* [Job] With no images included, output each entry below exactly as it appears.

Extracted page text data
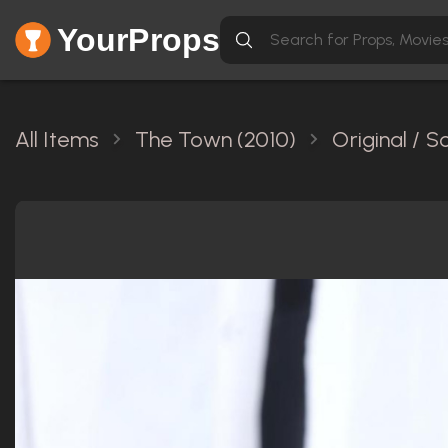
YourProps
All Items
The Town (2010)
Original / 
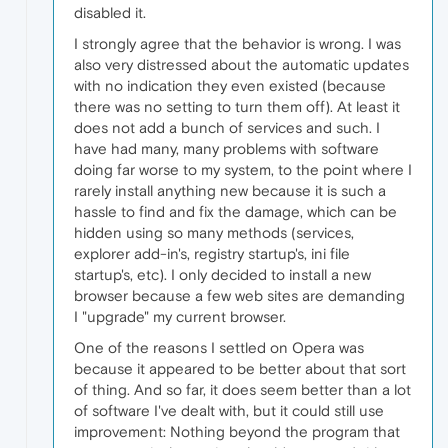
disabled it.
I strongly agree that the behavior is wrong. I was
also very distressed about the automatic updates
with no indication they even existed (because
there was no setting to turn them off). At least it
does not add a bunch of services and such. I
have had many, many problems with software
doing far worse to my system, to the point where I
rarely install anything new because it is such a
hassle to find and fix the damage, which can be
hidden using so many methods (services,
explorer add-in's, registry startup's, ini file
startup's, etc). I only decided to install a new
browser because a few web sites are demanding
I "upgrade" my current browser.
One of the reasons I settled on Opera was
because it appeared to be better about that sort
of thing. And so far, it does seem better than a lot
of software I've dealt with, but it could still use
improvement: Nothing beyond the program that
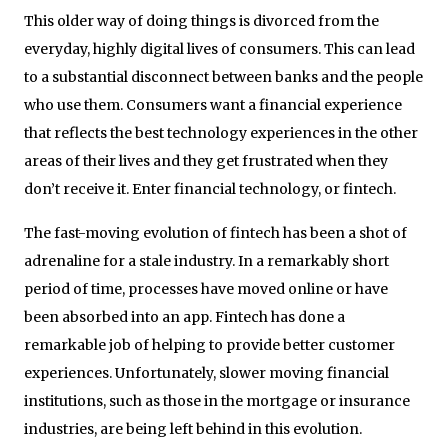
This older way of doing things is divorced from the
everyday, highly digital lives of consumers. This can lead
to a substantial disconnect between banks and the people
who use them. Consumers want a financial experience
that reflects the best technology experiences in the other
areas of their lives and they get frustrated when they
don’t receive it. Enter financial technology, or fintech.
The fast-moving evolution of fintech has been a shot of
adrenaline for a stale industry. In a remarkably short
period of time, processes have moved online or have
been absorbed into an app. Fintech has done a
remarkable job of helping to provide better customer
experiences. Unfortunately, slower moving financial
institutions, such as those in the mortgage or insurance
industries, are being left behind in this evolution.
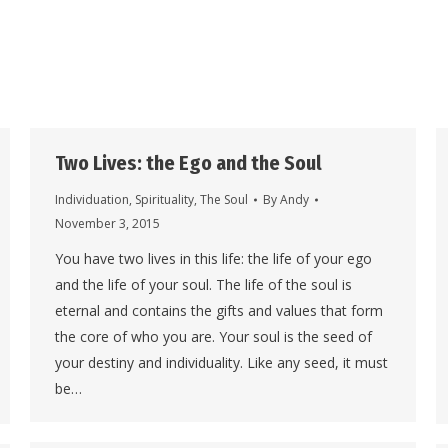
Two Lives: the Ego and the Soul
Individuation
,
Spirituality
,
The Soul
By
Andy
November 3, 2015
You have two lives in this life: the life of your ego
and the life of your soul. The life of the soul is
eternal and contains the gifts and values that form
the core of who you are. Your soul is the seed of
your destiny and individuality. Like any seed, it must
be…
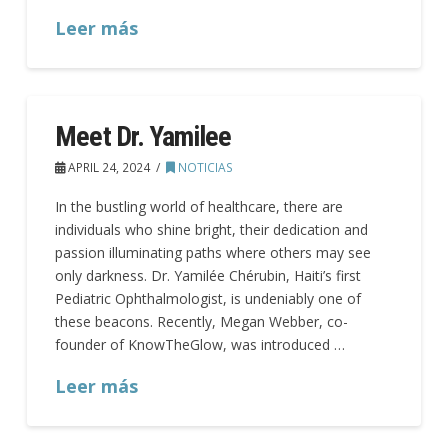
Leer más
Meet Dr. Yamilee
APRIL 24, 2024
NOTICIAS
In the bustling world of healthcare, there are
individuals who shine bright, their dedication and
passion illuminating paths where others may see
only darkness. Dr. Yamilée Chérubin, Haiti’s first
Pediatric Ophthalmologist, is undeniably one of
these beacons. Recently, Megan Webber, co-
founder of KnowTheGlow, was introduced …
Leer más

* [Exercise answer]
YourProps
All Items
The Town (2010)
Original / 
disabled it.
I strongly agree that the behavior is wrong. I was
also very distressed about the automatic updates
with no indication they even existed (because
there was no setting to turn them off). At least it
does not add a bunch of services and such. I
have had many, many problems with software
doing far worse to my system, to the point where I
rarely install anything new because it is such a
hassle to find and fix the damage, which can be
hidden using so many methods (services,
explorer add-in's, registry startup's, ini file
startup's, etc). I only decided to install a new
browser because a few web sites are demanding
I "upgrade" my current browser.
One of the reasons I settled on Opera was
because it appeared to be better about that sort
of thing. And so far, it does seem better than a lot
of software I've dealt with, but it could still use
improvement: Nothing beyond the program that
This older way of doing things is divorced from the
everyday, highly digital lives of consumers. This can lead
to a substantial disconnect between banks and the people
who use them. Consumers want a financial experience
that reflects the best technology experiences in the other
areas of their lives and they get frustrated when they
don’t receive it. Enter financial technology, or fintech.
The fast-moving evolution of fintech has been a shot of
adrenaline for a stale industry. In a remarkably short
period of time, processes have moved online or have
been absorbed into an app. Fintech has done a
remarkable job of helping to provide better customer
experiences. Unfortunately, slower moving financial
institutions, such as those in the mortgage or insurance
industries, are being left behind in this evolution.
Two Lives: the Ego and the Soul
Individuation
,
Spirituality
,
The Soul
By
Andy
November 3, 2015
You have two lives in this life: the life of your ego
and the life of your soul. The life of the soul is
eternal and contains the gifts and values that form
the core of who you are. Your soul is the seed of
your destiny and individuality. Like any seed, it must
be…
Leer más
Meet Dr. Yamilee
APRIL 24, 2024
NOTICIAS
In the bustling world of healthcare, there are
individuals who shine bright, their dedication and
passion illuminating paths where others may see
only darkness. Dr. Yamilée Chérubin, Haiti’s first
Pediatric Ophthalmologist, is undeniably one of
these beacons. Recently, Megan Webber, co-
founder of KnowTheGlow, was introduced …
Leer más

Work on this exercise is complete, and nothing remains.